In a new book, Ken Jennings says he deliberately answers wrong just to make people happy.
/ Source: Reuters

Ken Jennings won a record 74 games on television's "Jeopardy" trivia show, but he often makes deliberate mistakes to make people happy when they test him.

Jennings made $2.5 million from the U.S. game show in 2004, enough money to quit his job as a computer programmer, and become a minor celebrity in the process.

In his new book, "Brainiac," Jennings tells his story and takes a look at the history of trivia and its devotees.

He said in an interview that whenever he goes out, someone has a question to try to stump him.

"I guess people wander around with a really hard trivia question in their heads, in case they meet me," he said.

Once he was speaking to a group of school children, and a teacher asked him a question: What was the name of the apartment building that Clark Kent lived in on the "Superman" television series?

"I always try to get the question wrong, because it's easier for me, and people seem happier that way," he said.

"But this time I really didn't know. When I told him he said, 'Of course you don't! It's in only one episode!' It made him so happy that I didn't know that."

‘Everyone likes feeling smart’Jennings has a sponge-like brain when it comes to trivia. He knows the pasta whose name means "little turnips," even though he doesn't speak Italian. He knows which actress appeared on the first cover of People magazine.

He is not unique: There is an international subculture of trivia-philes, the sort who compete in university quiz bowls, play pub trivia games and compulsively watch TV game shows.

People have been fascinated with unusual facts since at least the Victorian age, when almanacs began including obscure facts that had little practical use, Jennings wrote.

So why do some people lust after the obscure? What is the joy in knowing the northernmost world capital, or which team is the only publicly owned major league sports franchise in the United States?

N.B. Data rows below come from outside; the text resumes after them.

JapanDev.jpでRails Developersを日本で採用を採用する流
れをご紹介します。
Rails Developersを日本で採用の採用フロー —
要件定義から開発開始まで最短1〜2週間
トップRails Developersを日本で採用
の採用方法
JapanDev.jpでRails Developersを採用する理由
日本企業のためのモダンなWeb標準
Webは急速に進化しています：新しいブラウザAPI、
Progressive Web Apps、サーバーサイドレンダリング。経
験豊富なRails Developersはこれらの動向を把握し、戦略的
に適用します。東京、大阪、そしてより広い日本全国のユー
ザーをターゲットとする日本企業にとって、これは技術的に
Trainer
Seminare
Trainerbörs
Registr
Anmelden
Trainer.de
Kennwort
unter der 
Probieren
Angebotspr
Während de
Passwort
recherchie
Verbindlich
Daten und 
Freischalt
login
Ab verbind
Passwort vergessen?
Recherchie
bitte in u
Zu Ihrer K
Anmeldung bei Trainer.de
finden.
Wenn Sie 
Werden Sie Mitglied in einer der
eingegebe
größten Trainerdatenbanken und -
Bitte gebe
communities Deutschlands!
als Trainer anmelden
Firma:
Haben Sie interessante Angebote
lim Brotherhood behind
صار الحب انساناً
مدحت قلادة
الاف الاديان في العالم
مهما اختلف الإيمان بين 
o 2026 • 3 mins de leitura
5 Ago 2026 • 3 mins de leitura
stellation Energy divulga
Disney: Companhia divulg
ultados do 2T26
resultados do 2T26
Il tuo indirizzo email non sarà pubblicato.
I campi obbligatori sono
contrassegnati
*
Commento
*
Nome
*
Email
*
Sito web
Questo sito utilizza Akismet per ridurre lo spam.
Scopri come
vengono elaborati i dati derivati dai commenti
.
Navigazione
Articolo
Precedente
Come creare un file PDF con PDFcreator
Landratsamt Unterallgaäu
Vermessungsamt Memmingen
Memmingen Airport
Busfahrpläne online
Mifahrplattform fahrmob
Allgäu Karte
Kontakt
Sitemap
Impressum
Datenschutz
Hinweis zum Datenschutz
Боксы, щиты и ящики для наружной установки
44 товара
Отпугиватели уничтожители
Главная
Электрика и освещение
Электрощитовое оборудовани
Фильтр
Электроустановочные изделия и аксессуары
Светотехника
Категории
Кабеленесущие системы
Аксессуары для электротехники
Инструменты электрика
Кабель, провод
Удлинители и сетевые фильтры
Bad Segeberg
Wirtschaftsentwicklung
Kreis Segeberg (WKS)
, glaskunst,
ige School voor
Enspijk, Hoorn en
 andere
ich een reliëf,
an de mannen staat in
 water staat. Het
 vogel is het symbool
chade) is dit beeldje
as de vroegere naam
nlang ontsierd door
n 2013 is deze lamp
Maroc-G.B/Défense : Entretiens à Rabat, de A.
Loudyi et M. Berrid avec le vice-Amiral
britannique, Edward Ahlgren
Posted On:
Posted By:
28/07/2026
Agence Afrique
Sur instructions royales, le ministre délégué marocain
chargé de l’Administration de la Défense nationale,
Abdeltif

"Everyone likes feeling smart, feeling like they have easy answers to hard questions. It's very appealing to be an authority on something," Jennings said.

There is satisfaction, he says, in knowing ravioli is Italian for "little turnip," Mia Farrow was on the cover of the first issue of People, Reykjavik is the northernmost capital and the Green Bay Packers are publicly held.

As for the name of Superman's apartment building? Jennings still does not know.